**Texto apresentado:**
::::::

“O pilar fundamental é a preservação da vida” diz Secretário de Educação

Há pouco mais de um mês,o advogado carioca Leandro Cruz assumiu o desafio de conduzir a Secretaria de Educação do Distrito Federal em meio à pandemia do novo coronavírus

 

Há pouco mais de um mês,o advogado carioca Leandro Cruz assumiu o desafio de conduzir a Secretaria de Educação do Distrito Federal em meio à pandemia do novo coronavírus. Embora traga em sua carreira outros desafios – Leandro Cruz, entre outras atribuições, foi ministro do Esporte no governo Michel Temer- , sem dúvida evitar que os 463 mil alunos da rede pública do Distrito Federal e os seus 34 mil professores tenham o menor prejuízo possível neste ano complicado e atípico marcado pela pandemia parece ser o maior deles. Nesta entrevista ao Jornal de Brasília, ele explica que o retorno das atividades em sala de aula se dará de forma paulatina. Como se trata um corpo que está em reabilitação. E projeto o que pretende fazer mais adiante, quando o mundo de alguma forma retornar à normalidade. Da ideia original de gestão compartilhada com militares na disciplina, Leandro Cruz antecipa a ideia de outros tipos de gestão compartilhada, criando centros voltados à atividade esportiva e formação de atletas ou vocacionados à produção de cultura.

O governo do Distrito Federal criou um protocolo para a retomada das atividades escolares. Ma há muitas dúvidas entre pais, alunos e professores a respeito de como se dará essa retomada… Nossa mensagem balizadora é tranquilidade. Tudo que fizermos, faremos baseados na ciência, na observação científica, num pilar fundamental que é a preservação da vida. Não existe educação sem preservação da vida. Então,esse é o nosso objetivo. É a partir desses dois pilares – observação científica e preservação da vida – que nós vamos construir o resto. Porque tudo é secundário à preservação da vida.

Baseado nesses princípios, como se dará o retorno às aulas?

Nós vamos tratar a educação como um corpo que ficou muito tempo sem atividade. Ou seja, nós vamos voltar na reabilitação. Não teria condições de a gente voltar com 463 mil alunos, 34 mil professores, como se fosse instantâneo. A partir do dia 3 de agosto, nós vamos voltar com testagem dos professores, com ambientação dos protocolos de segurança, preparando as escolas para receber os alunos e seus professores. Daqui a algum tempo, os professores retornam para preparar suas aulas on-line, mesmo sem a presença dos alunos. Ele, professor, dará sua aula da sala, mas ela será remota. Agora, tudo isso nós faremos observando a curva epidemiológica e com um norte fundamental que a preservação da vida e a segurança dos nossos professores e dos nossos estudantes.

::::::

**Atividades propostas:**
A – Segundo a entrevista, quantos alunos tem a rede pública do Distrito Federal?
B – Reproduza, sem qualquer alteração, o trecho da entrevista que começa em "O governo do" e termina em "retorno às aulas?".
Os itens não são necessários para realizar as atividades.

**Dados fornecidos:**
::::::

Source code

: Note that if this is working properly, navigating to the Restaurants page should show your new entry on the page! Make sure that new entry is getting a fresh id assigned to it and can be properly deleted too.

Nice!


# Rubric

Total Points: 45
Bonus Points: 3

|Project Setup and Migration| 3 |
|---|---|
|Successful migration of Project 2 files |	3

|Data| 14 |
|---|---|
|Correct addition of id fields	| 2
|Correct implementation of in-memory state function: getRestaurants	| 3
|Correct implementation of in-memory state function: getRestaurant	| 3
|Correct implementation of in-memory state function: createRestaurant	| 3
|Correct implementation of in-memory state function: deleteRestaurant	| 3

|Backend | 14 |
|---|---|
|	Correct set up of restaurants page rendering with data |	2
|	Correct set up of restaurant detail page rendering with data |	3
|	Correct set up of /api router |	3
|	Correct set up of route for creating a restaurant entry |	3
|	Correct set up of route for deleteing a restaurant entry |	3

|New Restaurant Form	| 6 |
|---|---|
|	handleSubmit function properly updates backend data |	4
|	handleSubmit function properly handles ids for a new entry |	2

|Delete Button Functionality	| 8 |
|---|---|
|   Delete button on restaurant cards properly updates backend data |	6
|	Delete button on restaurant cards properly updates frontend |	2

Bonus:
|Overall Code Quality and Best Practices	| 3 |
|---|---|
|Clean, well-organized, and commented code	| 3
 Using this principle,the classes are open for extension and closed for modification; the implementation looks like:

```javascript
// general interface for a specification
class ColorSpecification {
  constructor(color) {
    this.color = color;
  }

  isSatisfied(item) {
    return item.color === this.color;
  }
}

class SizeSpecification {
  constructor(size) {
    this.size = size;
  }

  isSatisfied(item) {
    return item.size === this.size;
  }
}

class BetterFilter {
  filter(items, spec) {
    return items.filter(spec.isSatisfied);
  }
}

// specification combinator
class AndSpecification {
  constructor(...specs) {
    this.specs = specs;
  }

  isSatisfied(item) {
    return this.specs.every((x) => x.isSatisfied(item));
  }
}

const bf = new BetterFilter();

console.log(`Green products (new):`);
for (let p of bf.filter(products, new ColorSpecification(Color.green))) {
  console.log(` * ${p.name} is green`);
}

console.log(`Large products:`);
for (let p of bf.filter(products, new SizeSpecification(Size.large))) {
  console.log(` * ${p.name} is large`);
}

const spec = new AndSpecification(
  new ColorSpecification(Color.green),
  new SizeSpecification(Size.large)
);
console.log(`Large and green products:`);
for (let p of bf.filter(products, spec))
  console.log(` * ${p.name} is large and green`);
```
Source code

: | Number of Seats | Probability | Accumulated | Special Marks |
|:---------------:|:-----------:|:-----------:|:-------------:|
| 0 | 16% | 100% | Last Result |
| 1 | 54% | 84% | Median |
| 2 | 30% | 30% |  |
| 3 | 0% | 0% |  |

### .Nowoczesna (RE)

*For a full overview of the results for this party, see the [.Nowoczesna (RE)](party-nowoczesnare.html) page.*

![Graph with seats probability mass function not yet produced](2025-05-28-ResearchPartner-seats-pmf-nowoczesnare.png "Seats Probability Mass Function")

::::::

**Respostas:**
A – 463 mil alunos.

B –
O governo do Distrito Federal criou um protocolo para a retomada das atividades escolares. Ma há muitas dúvidas entre pais, alunos e professores a respeito de como se dará essa retomada… Nossa mensagem balizadora é tranquilidade. Tudo que fizermos, faremos baseados na ciência, na observação científica, num pilar fundamental que é a preservação da vida. Não existe educação sem preservação da vida. Então,esse é o nosso objetivo. É a partir desses dois pilares – observação científica e preservação da vida – que nós vamos construir o resto. Porque tudo é secundário à preservação da vida.

Baseado nesses princípios, como se dará o retorno às aulas?